Non-Deterministic Behavior Detection AI Agent

A sophisticated AI-powered tool designed to systematically identify and analyze non-deterministic behaviors in programs and APIs, particularly in modified Linux kernel environments. This tool leverages advanced Large Language Models (LLMs) to automatically generate, execute, and analyze test code across multiple programming languages.

🎯 Purpose

Non-deterministic behavior in software systems can lead to unpredictable results, making debugging difficult and potentially causing security vulnerabilities. This tool helps developers:

Identify potential sources of non-determinism in their systems
Generate comprehensive test cases to expose these behaviors
Execute tests across multiple environments to detect variations
Analyze results to understand the root causes of non-determinism

🏗️ Architecture Overview

The tool employs a sophisticated multi-stage pipeline:

Planning Stage: AI-driven analysis to identify potential non-deterministic behaviors
Code Generation: Automatic test code creation using LLMs
Execution Stage: Multi-server test execution using QAN (Quick Analysis Network)
Analysis & Review: Categorization and review of detected behaviors

🚀 Key Features

Multi-Language Support: Test generation for 14+ programming languages including C, C++, Java, Python, Go, Rust, and more
AI-Powered Analysis: Uses state-of-the-art LLMs for intelligent test planning and code generation
Automated Execution: Fully automated test execution with error recovery and retry mechanisms
Non-Determinism Detection: Specialized algorithms to detect variations across multiple test runs
Comprehensive Reporting: Detailed metrics and categorization of detected behaviors
Containerized Testing: Secure execution in isolated Linux Alpine containers with KVM virtualization

📋 Requirements

Python 3.12+
Poetry (for dependency management)
API keys for supported LLM providers (OpenAI, Anthropic, Perplexity, DeepSeek, etc.)
Access to QAN servers for test execution (configurable via environment)

🛠️ Installation

1. Clone the Repository

git clone <repository-url>
cd nondeterministic-agent

2. Install Dependencies

poetry install

3. Environment Configuration

Create a .env file in the project root with your configuration:

# API Keys
DEEPSEEK_API_KEY="your_deepseek_api_key"
OPENAI_API_KEY="your_openai_api_key"
PERPLEXITYAI_API_KEY="your_perplexity_api_key"

# Model names
PLANNING_MODEL="perplexity/r1-1776"
CODE_WRITER_MODEL="perplexity/r1-1776" 
CODE_FIXER_MODEL="perplexity/r1-1776"
FORCE_NON_DETERMINISM_MODEL="perplexity/r1-1776"
REVIEW_MODEL="perplexity/r1-1776"

API_SERVER_URLS="s1.server.com:8000,s2.server.com:8000,s3.server.com:8000"

Model Compatibility

This tool leverages LiteLLM for model interactions, meaning you can use any model provider supported by LiteLLM, including:

OpenAI
Anthropic
Perplexity AI
DeepSeek
Mistral AI
Gemini (Google)
Azure OpenAI
And many more

Specify your preferred model in the .env file using the appropriate format required by LiteLLM (e.g., for Perplexity R1 "perplexity/r1-1776" or "anthropic/claude-3-7-sonnet-20250219", etc.).

📖 Usage Guide

The tool operates in three main stages:

1. Planning Stage - Identifying Non-Deterministic Behaviors

Run the planning script to analyze your target system:

python nondeterministic_agent/planning.py

Command Line Options:

--scope SCOPE_NAME    Specify a scope name for the analysis
-m, --model MODEL     Override the default planning model
--non-interactive     Run without interactive prompts (requires --scope)

Interactive Workflow:

Describe Your Target: When prompted, provide a description of the system or API you want to analyze.

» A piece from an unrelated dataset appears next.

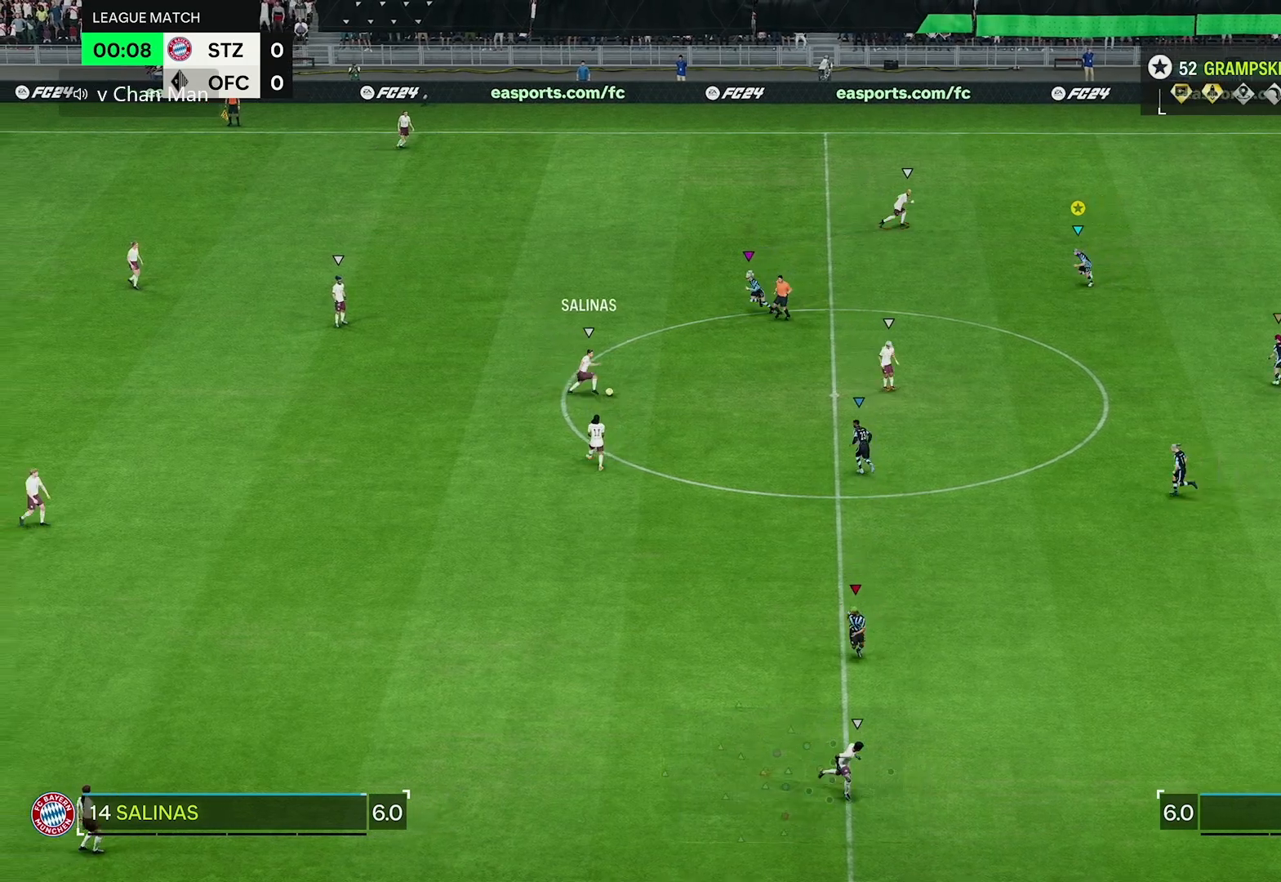
{"buttons": [], "left_stick": "up", "right_stick": "center", "events": [[367, "R2", "up"], [383, "left_stick", "up-left"], [483, "left_stick", "up"]]}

The AI will identify potential sources of non-determinism such as:
- Race conditions and concurrency issues
- Memory management variations
- CPU cache and TLB effects
- Timing-dependent operations
- System call variations
- Floating-point precision issues
Review Generated Subjects: The tool generates a comprehensive list of test subjects categorized by type (e.g., CPU microarchitecture, concurrency, filesystem, etc.)
Customize Test Plans: Review and optionally modify the generated test plans in:
```
results/scope/<scope_name>/
```

2. Execution Stage - Generating and Running Tests

Execute the generated test plans for a specific programming language:

python nondeterministic_agent/execution.py -l <language>

Supported Languages:

Compiled Languages: c, cxx, csharp, golang, java, kotlin, rust, scala
Interpreted Languages: javascript, perl, php, python, ruby, typescript

Command Line Options:

-l, --language LANG      Required. Target programming language
--scope SCOPE_NAME       Specify which scope to execute (interactive if omitted)
-f, --force-restart      Force restart, ignoring saved execution state
-m, --model MODEL        Override the code generation model
--limit N                Limit to first N test plans
--languages              List all supported languages

Execution Process:

The tool automatically:

Generates Test Code: Creates language-specific implementations for each test plan
Compiles Code: For compiled languages, builds the executable
Executes Tests: Runs tests multiple times across different QAN servers
Analyzes Results: Compares outputs to detect non-deterministic behavior
Auto-Fixes Errors: Attempts to fix compilation or runtime errors
Forces Non-Determinism: If initial tests are deterministic, tries to introduce variations

Example Workflow:

# Run tests for Python
python nondeterministic_agent/execution.py -l python

# Run tests for C++ with custom model
python nondeterministic_agent/execution.py -l cxx -m "anthropic/claude-3-opus-20240219"

# Resume interrupted execution
python nondeterministic_agent/execution.py -l java

# Force restart for Rust tests
python nondeterministic_agent/execution.py -l rust -f

3. Review Stage - Analyzing Results

After execution, use the review tool to categorize and analyze detected behaviors:

python nondeterministic_agent/review.py [error_type]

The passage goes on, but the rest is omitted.